The dietary supplement market is rarely encumbered with these considerations. Mechanistic reasoning, based on the biochemical knowledge of our organism or isolated clinical trials, lacking statistical power, is sufficient for it. Indeed, thanks to this, supplement sellers can attest to a pseudo-efficacy by using complex scientific language or by suggesting that the efficacy is clinically demonstrated by weak trials that they themselves have financed. most of the time. From then on, we find ourselves in a cacophony, with products that boast of booster your immunity, to silence your digestive disorders or to make you losing weight. It’s a bit like the vitamin D whose merits are praised on immunity, fractures, mortality, etc. Two clinical trials come straight challenger these common beliefs.

Robust clinical trials

These two trials lasted a long time: five years for the first, five years and three months for the second.

The first is a randomized trial double-blind against placebo and attempts to assess the effect of taking 60,000 IU of vitamin D per month on mortality in Australians over the age of 60, not screened for a deficiency in vitamin D. As a result, taking vitamin D had no significant effect on matter of mortality.

The second is a randomized ancillary trial (with randomization factorial) triple-blind versus placebo.
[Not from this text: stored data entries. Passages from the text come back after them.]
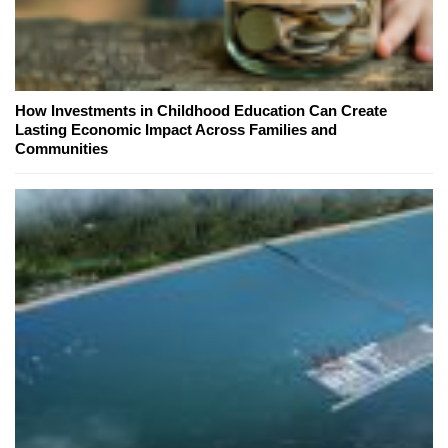
How Investments in Childhood Education Can Create
Lasting Economic Impact Across Families and
Communities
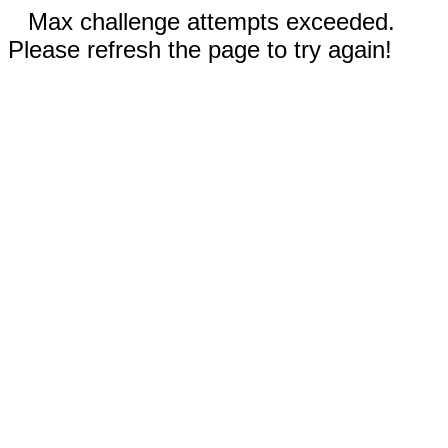
Max challenge attempts exceeded.
Please refresh the page to try again!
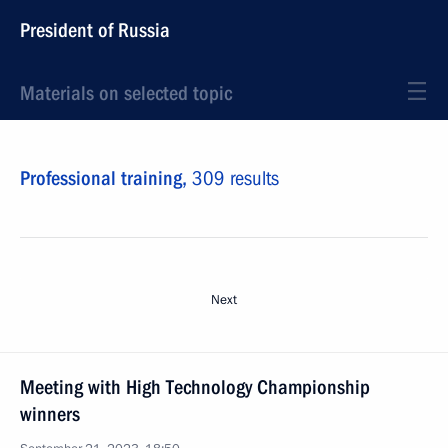
President of Russia
Materials on selected topic
Professional training,
309 results
Next
Meeting with High Technology Championship
winners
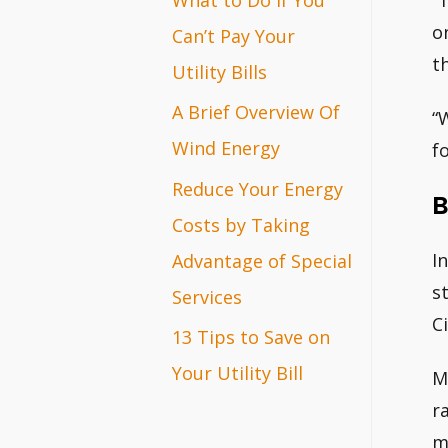
“
r
o
Can’t Pay Your
t
:
Utility Bills
A Brief Overview Of
“
Wind Energy
fo
Reduce Your Energy
B
Costs by Taking
I
Advantage of Special
s
Services
C
13 Tips to Save on
Your Utility Bill
M
r
m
The main trial (VITAL) aimed to determine the effect of takingOmega 3 on one side and vitamin D on the other on the prevention of the cardiovascular illnesses and cancer. The ancillary trial discussed focused on self-reported fracture risk as an outcome. In more than 25,000 US patients not screened for vitamin D deficiency, fracture risk was not reduced by taking vitamin D.

What should we conclude from this?

Taking vitamin D does not seem to have an effect on mortality or on the risk of fracture in people over 60 without diagnostic of deficiency. It is then advisable to be careful with the taking of food supplements devoid of certain benefits, because the risks can sometimes be badly assessed, as suggested by the recent investigation opened on turmeric. Obviously, these trials say nothing about the effectiveness of vitamin D in other indications and in other types of patients.